If you have ever been around birth, either for yourself or on the farm, there is a smell that comes with birth and the fluids. It doesn't smell awful, it's very faint, and that's what I smelled to start with. But I've been on farms enough to also pick up on the other smell… the very faint smell that was death. And once I smelled that, I knew. I knew he had been gone for almost 3 weeks. Hearing it told to me vs smelling it was a totally different thing.

Then the realization of how bad that could have been for ME. This was the smell after 3 weeks. What would have happened had the sac broke? What would have happened if he had continued to be left until the ultrasound on the 8th? Because our supposed "doctor" did not check for heartbeat even once. Our Midwife was the one who did everything in a VERY short amount of time.

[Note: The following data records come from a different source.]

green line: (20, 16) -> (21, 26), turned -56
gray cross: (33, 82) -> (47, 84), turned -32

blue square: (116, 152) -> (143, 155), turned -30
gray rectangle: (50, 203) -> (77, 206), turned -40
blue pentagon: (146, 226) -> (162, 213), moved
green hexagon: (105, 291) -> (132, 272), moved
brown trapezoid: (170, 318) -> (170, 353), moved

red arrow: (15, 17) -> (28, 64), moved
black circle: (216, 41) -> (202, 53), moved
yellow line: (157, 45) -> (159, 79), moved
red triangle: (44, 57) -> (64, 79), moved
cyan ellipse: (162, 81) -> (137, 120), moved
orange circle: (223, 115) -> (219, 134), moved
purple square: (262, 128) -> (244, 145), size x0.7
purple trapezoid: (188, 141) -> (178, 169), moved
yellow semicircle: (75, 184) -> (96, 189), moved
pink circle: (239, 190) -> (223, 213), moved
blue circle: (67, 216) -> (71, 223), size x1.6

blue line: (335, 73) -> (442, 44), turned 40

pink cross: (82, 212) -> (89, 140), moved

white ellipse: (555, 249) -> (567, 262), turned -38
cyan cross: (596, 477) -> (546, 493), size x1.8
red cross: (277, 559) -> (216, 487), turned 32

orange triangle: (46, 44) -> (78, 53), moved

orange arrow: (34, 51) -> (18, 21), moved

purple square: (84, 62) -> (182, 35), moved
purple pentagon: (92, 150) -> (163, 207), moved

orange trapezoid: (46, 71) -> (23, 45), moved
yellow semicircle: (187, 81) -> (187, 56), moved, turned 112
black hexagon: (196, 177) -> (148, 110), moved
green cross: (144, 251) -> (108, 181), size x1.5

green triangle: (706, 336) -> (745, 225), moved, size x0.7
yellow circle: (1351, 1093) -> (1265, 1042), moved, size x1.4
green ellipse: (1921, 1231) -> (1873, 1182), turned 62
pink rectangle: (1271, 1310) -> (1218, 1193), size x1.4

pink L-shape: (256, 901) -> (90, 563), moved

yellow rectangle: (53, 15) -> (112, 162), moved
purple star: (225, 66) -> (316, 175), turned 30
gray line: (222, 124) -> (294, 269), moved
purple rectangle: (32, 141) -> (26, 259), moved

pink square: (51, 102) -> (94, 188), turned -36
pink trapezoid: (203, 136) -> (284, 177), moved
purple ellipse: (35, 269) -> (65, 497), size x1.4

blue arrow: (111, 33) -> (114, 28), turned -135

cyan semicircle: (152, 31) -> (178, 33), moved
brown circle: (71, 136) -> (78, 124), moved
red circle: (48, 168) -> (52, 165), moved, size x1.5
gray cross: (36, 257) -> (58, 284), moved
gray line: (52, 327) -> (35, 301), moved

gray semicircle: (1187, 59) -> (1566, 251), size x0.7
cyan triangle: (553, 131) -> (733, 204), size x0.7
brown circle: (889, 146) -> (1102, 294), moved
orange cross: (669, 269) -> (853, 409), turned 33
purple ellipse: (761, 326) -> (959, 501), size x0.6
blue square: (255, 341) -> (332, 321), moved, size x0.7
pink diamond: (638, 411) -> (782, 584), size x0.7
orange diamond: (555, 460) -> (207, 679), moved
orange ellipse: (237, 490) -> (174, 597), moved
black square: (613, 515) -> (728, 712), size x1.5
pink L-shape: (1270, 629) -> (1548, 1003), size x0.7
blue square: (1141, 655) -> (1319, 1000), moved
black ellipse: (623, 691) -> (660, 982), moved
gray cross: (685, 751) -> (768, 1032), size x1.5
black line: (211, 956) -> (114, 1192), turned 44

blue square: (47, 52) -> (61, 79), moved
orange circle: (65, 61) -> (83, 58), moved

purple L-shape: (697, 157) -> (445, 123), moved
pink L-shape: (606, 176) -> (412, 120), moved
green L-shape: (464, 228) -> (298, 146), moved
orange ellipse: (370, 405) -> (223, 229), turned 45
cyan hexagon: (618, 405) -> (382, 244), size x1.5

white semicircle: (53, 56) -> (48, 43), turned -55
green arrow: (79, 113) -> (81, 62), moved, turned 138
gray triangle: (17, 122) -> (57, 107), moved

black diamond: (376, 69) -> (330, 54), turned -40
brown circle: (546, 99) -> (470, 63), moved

I still had to do all the post delivery things. And no baby.

No pushing.

No pulling.

No bending.

No squatting.

No lifting.

No baths.

Cramping.

Bleeding.

Hormone changes (woo… hoo…)

A week later and I could finally lay on my stomach without crying in pain but definitely not "comfortable".

When I picked Nate up from the funeral home and they…. did all the things. I was shocked. I was prepared to go in and sign whatever they needed me to and then take him home. I was not prepared for… all the things. I cannot thank them enough for the care and consideration they have taken at the Stettler Funeral Home.

Which then led to me sitting in my car for 45 min, and use my "phone a friend" card… who proceeded to let me sit in the dark place, in the car, in the rain, and cry. My gosh did I cry. Then she helped me shake it off, rise again and continue on with my day.

Again, as shitty as this situation has been, I have had the best support, the best nurses, the best midwife, the best doula, the best all around everyone reaching out and being there.


Thank you again to Ami for sharing her powerful story. We hope that by talking about pregnancy and infant loss, all who have experienced it can feel less alone.